PMunch/futhark

[question] libclang behavior on macros

Closed this issue · 1 comments

Hi there,
Asked this question the other day on Nim's discord #main, but I figure the question got buried.

  • Does libclang expand macros when parsing?
  • Is there a way to keep them from expanding, and still have their AST accessible in some way?

Context:
I want to do something similar to what futhark/opir is doing, but not exactly the same.
I'm looking for a way to document C code, using a Nim-based generator, and also auto-generating documentation for both MinC and Nim, but with an output that fits the formats understood by Docusaurus (ie: md/mdx/react)

I would have asked on libclang-nim repository, but you have issues disabled there. Didn't know where else to ask.

The problem here is that C macros are simple text expansion macros. They happen before the C parsing part of the program ever begins. libclang gives you the name and whether a macro is "function like" or not (and maybe the count of arguments), but apart from that it doesn't give you anything. This is because it can't parse the body of a macro as it technically can contain anything. Consider the following example of perfectly valid, albeit very strange C code:

#include <stdio.h>

#define WEIRDNESS argv) {

int main(int argc, char** WEIRDNESS
    printf("Hello world\n");
    return 0;
}

What would the AST of the WEIRDNESS macro even be in this case?

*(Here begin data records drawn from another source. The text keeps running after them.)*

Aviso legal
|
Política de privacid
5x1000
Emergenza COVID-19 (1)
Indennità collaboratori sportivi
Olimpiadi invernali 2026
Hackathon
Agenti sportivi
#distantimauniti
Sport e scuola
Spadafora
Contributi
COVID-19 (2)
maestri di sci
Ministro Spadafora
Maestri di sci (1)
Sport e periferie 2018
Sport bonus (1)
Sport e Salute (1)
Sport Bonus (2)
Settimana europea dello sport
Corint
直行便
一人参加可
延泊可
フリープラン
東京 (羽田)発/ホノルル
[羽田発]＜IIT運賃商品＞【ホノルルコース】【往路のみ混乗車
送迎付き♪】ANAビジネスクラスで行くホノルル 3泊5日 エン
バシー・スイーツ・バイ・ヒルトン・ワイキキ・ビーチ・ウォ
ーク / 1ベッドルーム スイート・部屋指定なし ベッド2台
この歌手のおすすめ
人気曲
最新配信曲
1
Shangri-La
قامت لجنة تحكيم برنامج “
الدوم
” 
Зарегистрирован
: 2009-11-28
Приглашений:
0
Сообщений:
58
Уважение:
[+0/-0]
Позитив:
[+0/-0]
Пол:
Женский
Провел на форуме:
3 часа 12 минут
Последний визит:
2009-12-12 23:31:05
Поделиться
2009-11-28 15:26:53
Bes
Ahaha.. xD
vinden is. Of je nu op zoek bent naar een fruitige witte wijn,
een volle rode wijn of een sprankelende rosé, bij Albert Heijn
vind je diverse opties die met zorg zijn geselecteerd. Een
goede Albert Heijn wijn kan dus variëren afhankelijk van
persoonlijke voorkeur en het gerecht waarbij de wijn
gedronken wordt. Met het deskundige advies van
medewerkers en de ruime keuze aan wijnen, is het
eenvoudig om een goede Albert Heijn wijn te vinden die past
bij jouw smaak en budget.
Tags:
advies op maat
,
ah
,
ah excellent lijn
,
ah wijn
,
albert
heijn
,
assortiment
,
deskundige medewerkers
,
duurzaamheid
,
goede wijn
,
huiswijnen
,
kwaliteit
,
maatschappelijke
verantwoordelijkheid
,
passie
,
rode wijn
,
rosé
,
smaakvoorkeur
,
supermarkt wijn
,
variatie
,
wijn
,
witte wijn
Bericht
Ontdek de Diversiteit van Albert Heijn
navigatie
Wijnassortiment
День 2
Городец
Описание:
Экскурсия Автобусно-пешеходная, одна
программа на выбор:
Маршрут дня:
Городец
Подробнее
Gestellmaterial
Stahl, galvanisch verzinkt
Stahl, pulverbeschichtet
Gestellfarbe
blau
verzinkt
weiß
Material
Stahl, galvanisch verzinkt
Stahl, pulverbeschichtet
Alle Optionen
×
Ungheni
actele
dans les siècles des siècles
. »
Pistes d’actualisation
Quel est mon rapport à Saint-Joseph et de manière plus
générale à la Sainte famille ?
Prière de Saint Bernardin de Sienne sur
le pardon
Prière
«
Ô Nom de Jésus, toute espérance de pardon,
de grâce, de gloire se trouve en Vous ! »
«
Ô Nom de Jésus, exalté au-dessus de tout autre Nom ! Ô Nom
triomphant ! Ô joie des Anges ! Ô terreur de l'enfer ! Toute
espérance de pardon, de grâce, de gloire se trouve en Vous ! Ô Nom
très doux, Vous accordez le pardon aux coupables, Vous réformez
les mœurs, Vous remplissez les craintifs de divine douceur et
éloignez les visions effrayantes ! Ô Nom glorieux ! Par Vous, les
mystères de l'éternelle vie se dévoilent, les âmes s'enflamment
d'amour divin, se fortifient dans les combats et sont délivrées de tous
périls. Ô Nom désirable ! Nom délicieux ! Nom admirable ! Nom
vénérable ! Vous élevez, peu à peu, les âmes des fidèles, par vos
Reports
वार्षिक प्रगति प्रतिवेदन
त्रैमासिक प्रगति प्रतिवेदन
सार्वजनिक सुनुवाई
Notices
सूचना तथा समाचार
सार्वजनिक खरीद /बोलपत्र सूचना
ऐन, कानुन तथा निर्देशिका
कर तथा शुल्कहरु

The way I deal with this in Futhark is that I grab the extents of the definition, then I open the file and read the code myself. With the body of the macro I then try to parse some known entities like number literals. This is by far the weakest point of Futhark and I'd love a better solution. Maybe Zig does something more clever as it basically does the same thing a Futhark internally when importing C modules. But IIRC it just tries to take the body of the macro out into a new file and parse that to see what shows up.